Until recently, Tesla was on a tear in China. The country received key support from the government when it opened a massive Gigafactory in Shanghai in 2019, defying rising US-China tensions. And CEO Elon Musk has traditionally been a favorite among Chinese consumers -- he famously danced on stage during the debut of the Shanghai-made Model 3.
But that Tesla halo-effect has disappeared. In February, regulators summoned Tesla to discuss the quality of its Shanghai-made vehicles. Then reports came out that China's military had banned Tesla cars from entering its complexes, because of worries its vehicle cameras could be used for spying. State media, meanwhile, has escalated its criticism of the company.
Tesla's challenges also come as foreign firms come under increasing pressure from Chinese consumers. H&M, Nike, Adidas and other Western retailers face boycotts in China because of the stand they took against alleged use of forced labor to produce cotton in Xinjiang -- a nationalistic frenzy that state-run media has fueled.
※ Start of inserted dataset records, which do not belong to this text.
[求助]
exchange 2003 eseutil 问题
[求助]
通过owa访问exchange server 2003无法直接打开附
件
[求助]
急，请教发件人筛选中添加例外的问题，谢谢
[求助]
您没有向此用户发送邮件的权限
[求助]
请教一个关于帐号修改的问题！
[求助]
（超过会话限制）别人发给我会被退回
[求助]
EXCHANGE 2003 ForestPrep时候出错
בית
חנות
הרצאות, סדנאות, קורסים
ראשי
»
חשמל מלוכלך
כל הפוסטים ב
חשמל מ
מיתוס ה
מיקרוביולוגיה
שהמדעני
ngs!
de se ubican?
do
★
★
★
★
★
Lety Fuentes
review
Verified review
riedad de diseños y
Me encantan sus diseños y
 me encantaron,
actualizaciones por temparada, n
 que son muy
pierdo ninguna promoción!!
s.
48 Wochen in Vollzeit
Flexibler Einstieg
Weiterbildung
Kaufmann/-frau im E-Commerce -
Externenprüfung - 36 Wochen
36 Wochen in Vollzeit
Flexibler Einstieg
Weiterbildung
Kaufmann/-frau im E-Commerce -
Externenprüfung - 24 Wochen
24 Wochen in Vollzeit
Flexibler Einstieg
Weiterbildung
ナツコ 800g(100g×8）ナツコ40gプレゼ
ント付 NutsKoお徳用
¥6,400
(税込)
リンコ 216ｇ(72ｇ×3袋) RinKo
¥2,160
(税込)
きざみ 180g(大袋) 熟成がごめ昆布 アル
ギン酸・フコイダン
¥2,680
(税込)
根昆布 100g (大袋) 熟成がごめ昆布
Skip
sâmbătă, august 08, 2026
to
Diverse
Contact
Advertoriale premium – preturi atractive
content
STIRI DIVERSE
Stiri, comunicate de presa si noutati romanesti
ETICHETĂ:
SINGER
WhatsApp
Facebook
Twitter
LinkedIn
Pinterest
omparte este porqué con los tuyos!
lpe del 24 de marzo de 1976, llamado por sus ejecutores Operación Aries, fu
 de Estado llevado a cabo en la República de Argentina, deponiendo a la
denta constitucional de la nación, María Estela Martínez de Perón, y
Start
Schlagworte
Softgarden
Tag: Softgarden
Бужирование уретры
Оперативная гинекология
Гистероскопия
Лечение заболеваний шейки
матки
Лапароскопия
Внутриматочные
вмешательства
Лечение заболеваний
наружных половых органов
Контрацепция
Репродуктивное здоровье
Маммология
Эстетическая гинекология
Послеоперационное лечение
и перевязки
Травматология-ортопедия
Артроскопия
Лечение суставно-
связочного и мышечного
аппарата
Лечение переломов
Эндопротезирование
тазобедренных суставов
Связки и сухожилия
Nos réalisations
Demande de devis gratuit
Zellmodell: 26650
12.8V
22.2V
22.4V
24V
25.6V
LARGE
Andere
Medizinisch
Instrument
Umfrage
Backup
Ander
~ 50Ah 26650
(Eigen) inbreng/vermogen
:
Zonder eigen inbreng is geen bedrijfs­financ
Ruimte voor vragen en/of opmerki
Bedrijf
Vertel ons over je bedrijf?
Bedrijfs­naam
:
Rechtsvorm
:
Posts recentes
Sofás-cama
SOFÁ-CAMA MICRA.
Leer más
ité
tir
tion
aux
The stakes are high for these foreign companies: China accounts for one-fifth of Tesla's revenue and is its second-largest market after the US. The company is scrambling to regain trust in the market, writing in a Chinese social media post on Tuesday that "we will try our best to learn the lessons."
Tesla, like other foreign brands, realizes that capitalizing on the world's second-largest economy means appeasing both the Chinese government and the increasing demand from consumers.
-- By Selina Wang

Quoted and noted

"A handful of British MPs cooked up this motion on Xinjiang in disregard of facts and common sense with a view to discrediting and attacking China."
-- China's embassy in the United Kingdom issued a furious statement Friday in response to the British parliament voting unanimously to declare the ongoing situation in Xinjiang a "genocide."